◆ EXTRAIT PROPOSÉ:
- - - - - - -
Cet article renferme de la terminologie et des contenus à caractère historique que certains pourraient considérer comme offensants, notamment au chapitre du langage utilisé pour désigner des groupes raciaux, ethniques et culturels. Pour en savoir plus, consultez notre Mise en garde – terminologie historique.
L’Enquête sur le pipeline de la vallée du Mackenzie (EPVM), également appelée commission Berger, est ouverte il y a cinquante ans, en 1974, par le gouvernement du Canada. Elle consiste à faire enquête sur les répercussions possibles du pipeline et à présenter des conclusions, pour orienter la prise de mesures appropriées. Le rapport final (volume un et volume deux) est publié en 1977. Bibliothèque et Archives Canada (BAC) conserve la collection des documents originaux de l’enquête, qui sont gérés par la Division des archives gouvernementales.
Voici le deuxième de trois billets de blogue sur l’EPVM. Il met en lumière deux personnes qui ont joué un rôle central dans l’exécution rigoureuse du processus d’enquête, et propose des méthodes supplémentaires pour trouver des documents sur l’enquête.
La première partie décrivait les populations et les terres du Yukon et des Territoires du Nord-Ouest touchées par le projet de pipeline de la vallée du Mackenzie, et les événements qui ont conduit le gouvernement du Canada à réclamer une enquête. La troisième et dernière partie présentera des techniques de recherche approfondies permettant de trouver des documents sur l’EPVM.
Le commissaire Thomas R. Berger et l’interprète et animateur inuit Abraham Okpik
L’enquête chargée d’étudier les incidences environnementales et socioéconomiques potentielles du projet de pipeline est menée par le juge Thomas R. Berger. Ancien juge de la Cour suprême de la Colombie-Britannique, il possède une expérience juridique des questions relatives aux Premières Nations. Il vient de représenter les Nisga’a dans Calder et al. c. Procureur général de la Colombie-Britannique, [1973] R.C.S. 313. Cette affaire conduit à l’arrêt Calder de 1973 de la Cour suprême du Canada, qui reconnaît que les titres ancestraux sur des terres existaient avant la colonisation et que ceux des Nisga’a n’ont jamais été abolis.
- - - - - - -
◆ DONNÉES PRÉSENTÉES:
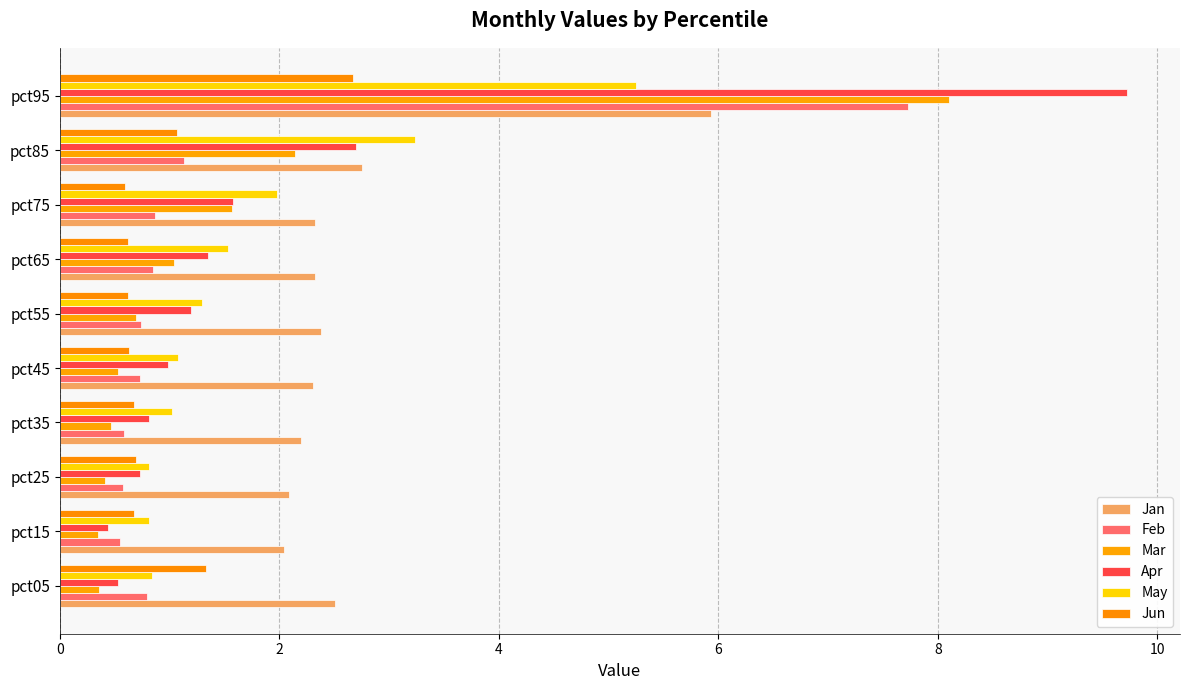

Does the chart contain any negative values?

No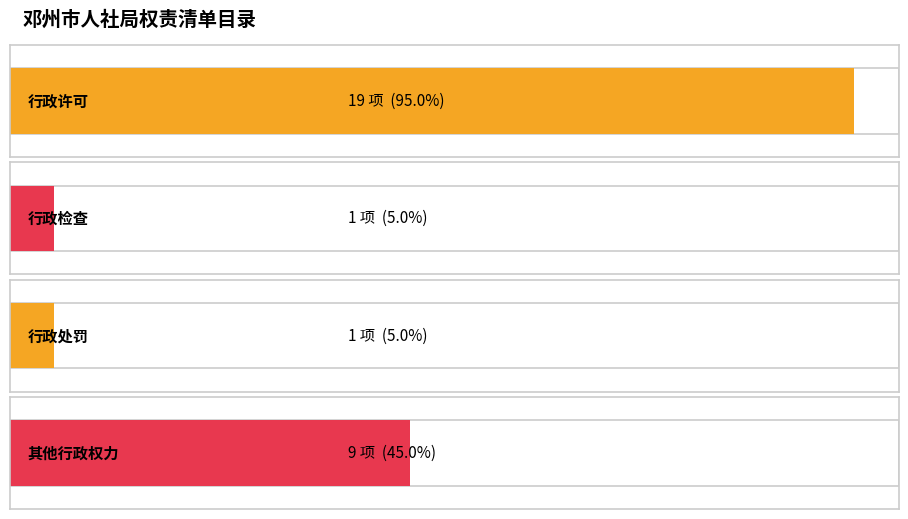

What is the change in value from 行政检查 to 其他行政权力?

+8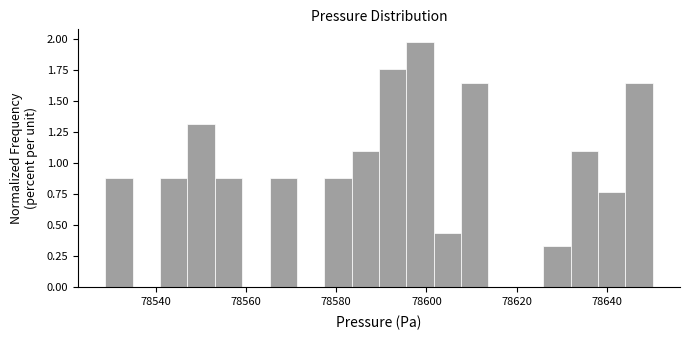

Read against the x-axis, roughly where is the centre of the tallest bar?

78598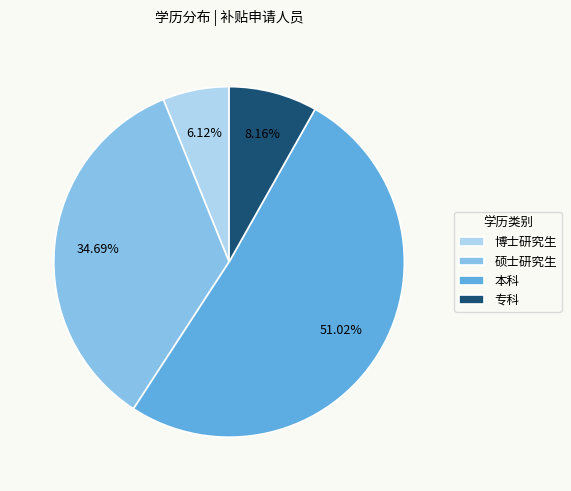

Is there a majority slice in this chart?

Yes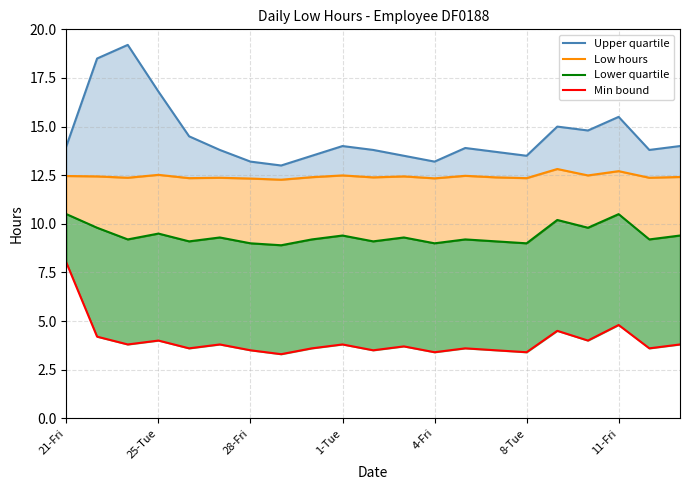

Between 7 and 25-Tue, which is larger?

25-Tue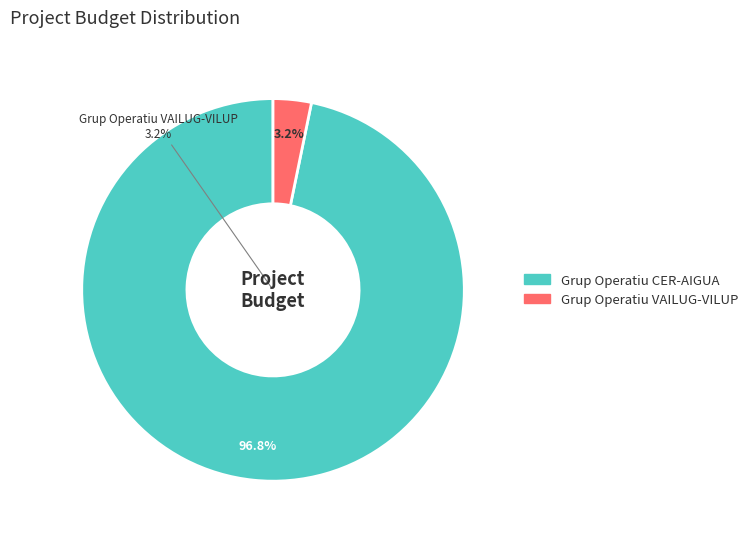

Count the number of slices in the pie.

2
- - - - - - -
◆ CONSIGNES DE L'EXERCICE:
1. Reproduisez le passage de l'extrait proposé sur la commission Berger, depuis « Le commissaire Thomas » jusqu'à « jamais été abolis. » inclus.
2. D'après l'extrait proposé sur la commission Berger, de quelle cour Thomas R. Berger est-il un ancien juge ?

◆ LISTE DES SOLUTIONS:
1.
Le commissaire Thomas R. Berger et l’interprète et animateur inuit Abraham Okpik
L’enquête chargée d’étudier les incidences environnementales et socioéconomiques potentielles du projet de pipeline est menée par le juge Thomas R. Berger. Ancien juge de la Cour suprême de la Colombie-Britannique, il possède une expérience juridique des questions relatives aux Premières Nations. Il vient de représenter les Nisga’a dans Calder et al. c. Procureur général de la Colombie-Britannique, [1973] R.C.S. 313. Cette affaire conduit à l’arrêt Calder de 1973 de la Cour suprême du Canada, qui reconnaît que les titres ancestraux sur des terres existaient avant la colonisation et que ceux des Nisga’a n’ont jamais été abolis.

2. De la Cour suprême de la Colombie-Britannique.